#### [TASKS FOR THIS EXERCISE]
A. Answer these questions using the forum thread about The Hobbit.
(i) According to Elrond, when can moon-letters be seen?
(ii) According to Elrond, what did the dwarves use to write moon-letters?
(iii) Around what year does baragund believe The Hobbit was first published?
B. Reproduce the part of the forum thread about The Hobbit that lies between "The Dwarves are" and "and all that.", inclusive.

# start of PASSAGE PROVIDED

Elrond did not actually say that; what he said was:
""Moon-letters are rune-letters, but you cannot see them," said Elrond, "not when you look straight at them. They can only be seen when the moon shines behind them, and what is more, with the more cunning sort it must be a moon of the same shape and season as the day when they were written. The dwarves invented them and wrote them with silver pens, as your friends could tell you. These must have been written on a midsummer's eve in a crescent moon, a long while ago.""

The Dwarves are said, by Elrond, to have invented the 'Moon-letters', not the runes themselves.


----------



## baragund (May 12, 2003)

Hmmmm....this seems just like Bilbo in "Riddles in the Dark" where he asked Gollum the eggs riddle. I thought this was going to be pretty easy for somebody, but it seems to be turning into quite a poser.

Yay, there is no big deal here, but it seems that something must have happened to give the Lord of the Eagles the chutzpah to call himself King of All Birds. It seems to me that JRRT had something more in mind than just simple monetary reward from the dwarves when he described the golden crown and all that. 

Inderjit, I'll defer to the folks who are experts in the HOME series but I believe The Hobbit was first published in 1938 or so. By this time he had been writing about ME for over 20 years, he had at least two drafts of The Silmarillion, and he had LOTR developed past outline stage and was working on the details. Tar-Elenion gave a thorough explanation of the runes thing. As for the "white wizards" reference, that is simply another term for the White Council put in terms that would better suit The Hobbit being primarily a children's book.

I'm only about half way through The Book of Lost Tales, Vol. 1 but I'll bet that somewhere in the HOME series there is some kind of explanation.


----------



## Ithrynluin (May 12, 2003)

> _Originally posted by FrankSinatra _
> *The birds which worked for Saruman and Sauron were mostly carrion fowl.

# end of PASSAGE PROVIDED
# start of DATASET EXCERPTS

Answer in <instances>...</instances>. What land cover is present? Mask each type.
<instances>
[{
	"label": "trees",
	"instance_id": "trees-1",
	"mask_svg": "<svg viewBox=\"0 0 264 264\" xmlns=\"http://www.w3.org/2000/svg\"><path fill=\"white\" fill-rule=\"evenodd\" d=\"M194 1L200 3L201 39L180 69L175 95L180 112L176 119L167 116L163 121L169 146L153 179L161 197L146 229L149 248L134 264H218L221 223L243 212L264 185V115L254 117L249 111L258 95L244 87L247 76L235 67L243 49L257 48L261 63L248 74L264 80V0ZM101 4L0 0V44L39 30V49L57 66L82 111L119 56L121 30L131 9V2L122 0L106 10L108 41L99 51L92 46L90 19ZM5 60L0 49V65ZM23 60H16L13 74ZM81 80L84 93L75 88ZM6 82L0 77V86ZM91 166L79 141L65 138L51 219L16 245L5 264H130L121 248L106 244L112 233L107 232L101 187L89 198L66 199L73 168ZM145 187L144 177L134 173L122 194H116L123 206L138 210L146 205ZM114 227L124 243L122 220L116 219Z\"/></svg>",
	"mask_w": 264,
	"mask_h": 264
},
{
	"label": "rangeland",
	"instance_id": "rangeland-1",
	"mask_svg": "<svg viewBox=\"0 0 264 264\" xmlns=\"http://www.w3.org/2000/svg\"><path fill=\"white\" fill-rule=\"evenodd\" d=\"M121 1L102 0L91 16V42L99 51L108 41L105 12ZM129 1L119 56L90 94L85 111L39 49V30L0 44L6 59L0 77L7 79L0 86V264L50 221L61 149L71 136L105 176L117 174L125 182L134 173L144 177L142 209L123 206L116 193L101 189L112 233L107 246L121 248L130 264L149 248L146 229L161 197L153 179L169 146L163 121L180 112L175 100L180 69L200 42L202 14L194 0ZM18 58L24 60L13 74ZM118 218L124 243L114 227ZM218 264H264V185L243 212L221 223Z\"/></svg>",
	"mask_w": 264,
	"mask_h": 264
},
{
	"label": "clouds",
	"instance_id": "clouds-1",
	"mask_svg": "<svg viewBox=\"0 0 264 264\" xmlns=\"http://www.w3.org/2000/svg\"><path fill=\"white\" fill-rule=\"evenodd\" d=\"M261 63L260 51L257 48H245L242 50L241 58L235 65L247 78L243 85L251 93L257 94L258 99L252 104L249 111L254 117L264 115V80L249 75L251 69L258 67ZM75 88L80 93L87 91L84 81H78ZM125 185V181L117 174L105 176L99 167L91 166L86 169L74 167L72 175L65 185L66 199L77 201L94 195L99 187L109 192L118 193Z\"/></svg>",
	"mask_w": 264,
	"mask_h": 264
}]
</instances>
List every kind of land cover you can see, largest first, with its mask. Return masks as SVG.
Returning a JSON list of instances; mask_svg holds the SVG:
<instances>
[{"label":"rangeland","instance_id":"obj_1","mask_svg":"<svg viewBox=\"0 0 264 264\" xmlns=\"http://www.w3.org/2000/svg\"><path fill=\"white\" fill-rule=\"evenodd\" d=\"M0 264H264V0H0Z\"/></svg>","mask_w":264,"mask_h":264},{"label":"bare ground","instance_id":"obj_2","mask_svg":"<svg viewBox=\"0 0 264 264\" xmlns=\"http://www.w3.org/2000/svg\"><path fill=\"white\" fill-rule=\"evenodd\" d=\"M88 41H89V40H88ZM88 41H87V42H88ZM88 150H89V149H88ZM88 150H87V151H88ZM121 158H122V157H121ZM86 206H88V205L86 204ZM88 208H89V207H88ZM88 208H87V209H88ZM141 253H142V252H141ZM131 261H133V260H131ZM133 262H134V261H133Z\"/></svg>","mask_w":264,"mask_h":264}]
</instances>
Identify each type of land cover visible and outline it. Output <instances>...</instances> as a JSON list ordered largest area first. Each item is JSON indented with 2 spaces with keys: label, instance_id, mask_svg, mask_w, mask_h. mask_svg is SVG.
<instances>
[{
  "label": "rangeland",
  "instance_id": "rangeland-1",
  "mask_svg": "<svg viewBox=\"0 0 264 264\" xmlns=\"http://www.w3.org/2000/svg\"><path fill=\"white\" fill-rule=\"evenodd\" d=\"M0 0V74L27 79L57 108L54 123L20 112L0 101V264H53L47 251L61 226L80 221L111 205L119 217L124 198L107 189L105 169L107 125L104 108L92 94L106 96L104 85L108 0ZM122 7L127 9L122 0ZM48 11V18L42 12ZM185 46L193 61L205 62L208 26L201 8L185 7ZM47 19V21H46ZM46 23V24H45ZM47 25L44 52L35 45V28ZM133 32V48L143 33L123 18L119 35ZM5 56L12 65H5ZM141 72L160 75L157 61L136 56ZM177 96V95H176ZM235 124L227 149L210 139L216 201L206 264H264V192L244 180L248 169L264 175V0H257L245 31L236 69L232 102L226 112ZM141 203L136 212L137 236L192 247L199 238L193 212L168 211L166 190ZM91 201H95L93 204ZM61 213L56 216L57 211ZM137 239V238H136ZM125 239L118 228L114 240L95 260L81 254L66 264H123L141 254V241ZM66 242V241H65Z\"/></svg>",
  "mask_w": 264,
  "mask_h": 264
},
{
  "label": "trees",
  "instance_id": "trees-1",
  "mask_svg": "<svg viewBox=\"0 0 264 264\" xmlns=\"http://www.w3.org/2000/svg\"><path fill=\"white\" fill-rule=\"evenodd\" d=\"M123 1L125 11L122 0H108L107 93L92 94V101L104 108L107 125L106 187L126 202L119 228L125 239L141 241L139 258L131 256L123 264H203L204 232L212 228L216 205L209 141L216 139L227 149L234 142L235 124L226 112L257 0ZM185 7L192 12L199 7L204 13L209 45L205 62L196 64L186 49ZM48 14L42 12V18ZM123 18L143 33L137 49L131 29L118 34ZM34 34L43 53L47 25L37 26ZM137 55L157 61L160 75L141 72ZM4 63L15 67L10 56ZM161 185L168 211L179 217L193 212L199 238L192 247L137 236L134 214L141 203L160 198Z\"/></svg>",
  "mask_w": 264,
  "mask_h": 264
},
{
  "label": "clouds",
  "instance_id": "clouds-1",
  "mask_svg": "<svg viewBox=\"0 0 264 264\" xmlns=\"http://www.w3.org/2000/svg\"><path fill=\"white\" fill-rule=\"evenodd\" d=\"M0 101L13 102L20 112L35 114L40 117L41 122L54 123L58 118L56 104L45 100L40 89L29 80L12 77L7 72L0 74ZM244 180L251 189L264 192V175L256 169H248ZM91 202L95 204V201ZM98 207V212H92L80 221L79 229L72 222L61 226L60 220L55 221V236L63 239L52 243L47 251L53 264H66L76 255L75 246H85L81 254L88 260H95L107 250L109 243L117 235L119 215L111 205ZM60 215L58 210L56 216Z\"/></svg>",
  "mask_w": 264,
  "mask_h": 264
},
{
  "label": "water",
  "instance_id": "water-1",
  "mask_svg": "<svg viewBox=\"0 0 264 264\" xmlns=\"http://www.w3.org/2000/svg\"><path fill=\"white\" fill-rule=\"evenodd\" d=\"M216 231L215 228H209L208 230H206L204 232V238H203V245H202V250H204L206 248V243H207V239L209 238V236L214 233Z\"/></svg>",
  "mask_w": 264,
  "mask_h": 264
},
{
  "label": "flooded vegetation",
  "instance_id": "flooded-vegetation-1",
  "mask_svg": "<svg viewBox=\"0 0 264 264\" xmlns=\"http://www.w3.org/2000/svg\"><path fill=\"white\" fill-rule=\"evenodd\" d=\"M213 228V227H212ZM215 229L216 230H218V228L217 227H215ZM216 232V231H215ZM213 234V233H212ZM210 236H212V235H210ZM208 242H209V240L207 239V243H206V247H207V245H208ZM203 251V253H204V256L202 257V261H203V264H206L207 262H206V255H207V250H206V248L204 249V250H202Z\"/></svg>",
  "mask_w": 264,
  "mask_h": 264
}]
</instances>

# end of DATASET EXCERPTS

#### [SOLUTION LIST]
A.
(i) Only when the moon shines behind them; for the more cunning sort, it must be a moon of the same shape and season as the day they were written.
(ii) Silver pens.
(iii) 1938 or so.

B.
The Dwarves are said, by Elrond, to have invented the 'Moon-letters', not the runes themselves.


----------



## baragund (May 12, 2003)

Hmmmm....this seems just like Bilbo in "Riddles in the Dark" where he asked Gollum the eggs riddle. I thought this was going to be pretty easy for somebody, but it seems to be turning into quite a poser.

Yay, there is no big deal here, but it seems that something must have happened to give the Lord of the Eagles the chutzpah to call himself King of All Birds. It seems to me that JRRT had something more in mind than just simple monetary reward from the dwarves when he described the golden crown and all that.